By Carrie Clough

Use Fuyu instead of Hachiya persimmons for slicing—though you can always experiment with over-ripe Hachiyas or even
Chocolate Persimmons by adding a purée to the cake batter or making a sauce instead of the balsamic topping. It will make the
cake a bit denser to add persimmon purée, and this is already a rich dessert, but it is still fun to experiment. Especially if you have a lot of persimmons on hand!

4 tablespoons unsalted butter
¾ cup packed brown sugar
3 tablespoons good balsamic vinegar
4 Fuyu persimmons, sliced ¼ inch thick
9-inch round cake pan with 3-inch deep

1½ cups organic wheat pastry flour
3 tablespoons organic cornmeal or
3 teaspoons baking powder
¾ teaspoon salt
¼ teaspoon powdered cloves
¼ teaspoon powdered ginger
½ teaspoon cinnamon
1 stick unsalted butter, slightly softened
¾ cup plus 2 tablespoons Succanat or
organic sugar
4 large free-range eggs, separated at room temperature
2/3 cup milk

BALSAMIC CARAMEL: Grease cake pan well with butter and set aside. Melt butter in a medium saucepan over medium heat. Add the brown sugar and stir a little but allow sugar to have direct heat. Add the balsamic vinegar (which will keep the sugar from crystalizing) and stir until the mixture bubbles just slightly and turns lighter in color. Pour the mixture into the cake pan, evenly distributing the caramel. Arrange the persimmon slices in concentric circles over the caramel (you can leave the center open or even use less fruit if you like—or experiment with your design!)

CAKE: Heat oven to 350° and move oven rack to center position. Whisk the dry ingredients (flour, cornmeal, baking powder, salt and spices) in a medium bowl. Cream the butter in a standing mixer and gradually add the Succanat or organic sugar and beat until mixture looks light and fluffy. Add the yolks one at a time until incorporated. Then turn the mixer to lowest setting and begin alternating dry ingredients and milk, ending with dry ingredients, until combined and smooth. Do this swiftly so as not to over-mix.

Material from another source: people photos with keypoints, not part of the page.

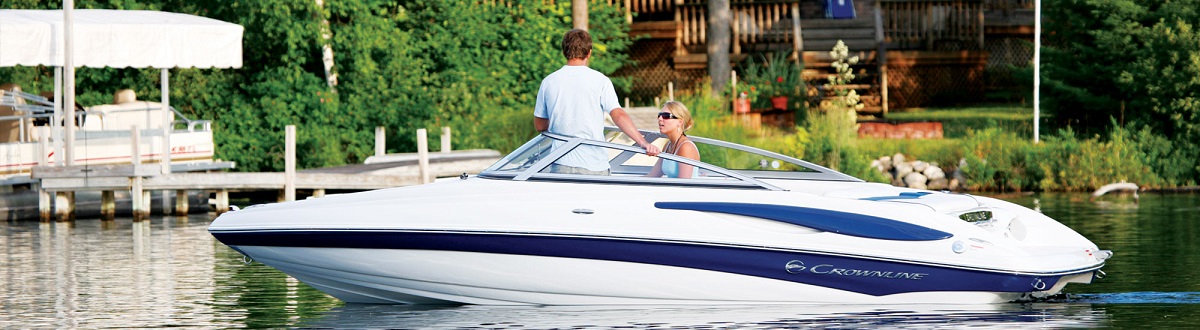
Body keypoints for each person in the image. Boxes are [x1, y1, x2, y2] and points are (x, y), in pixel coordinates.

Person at [534, 28, 659, 175]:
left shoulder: (549, 82)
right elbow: (618, 115)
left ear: (564, 52)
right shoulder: (601, 81)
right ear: (589, 52)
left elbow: (540, 125)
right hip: (594, 164)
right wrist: (643, 143)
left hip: (561, 163)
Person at [646, 101, 700, 179]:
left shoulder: (686, 147)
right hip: (672, 189)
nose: (660, 119)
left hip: (682, 190)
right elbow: (653, 176)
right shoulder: (668, 145)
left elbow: (684, 184)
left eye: (666, 116)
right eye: (659, 115)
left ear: (680, 122)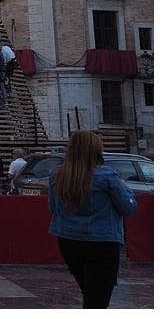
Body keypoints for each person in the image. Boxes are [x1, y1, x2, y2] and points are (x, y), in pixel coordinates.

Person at [48, 130, 138, 308]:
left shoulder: (56, 175)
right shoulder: (107, 176)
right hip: (102, 243)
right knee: (97, 300)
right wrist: (126, 188)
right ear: (97, 150)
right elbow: (128, 208)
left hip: (68, 241)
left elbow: (53, 208)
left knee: (90, 293)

Beat the egg whites in a nonreactive bowl with a hand mixer (or standing mixer) until foamy. Gradually add 2 tablespoons Succanat or sugar and beat until soft peaks form. Fold a 1/3 of egg whites Into cake batter to lighten, then fold in remaining whites until combined (you can turn the bowl to make this easier, and be sure to reach the bottom of the bowl).

Pour the batter carefully into the cake pan, spreading evenly over the fruit. Bake for about 60 minutes, undisturbed, until toothpick inserted in the center comes out clean. Cake will be deeply golden. Once out of the oven, rest cake for a couple of minutes. Using a knife, loosen the cake around the edges of the pan. Place a cake platter upside down on top of the cake pan, then invert onto the platter and slowly remove the cake pan.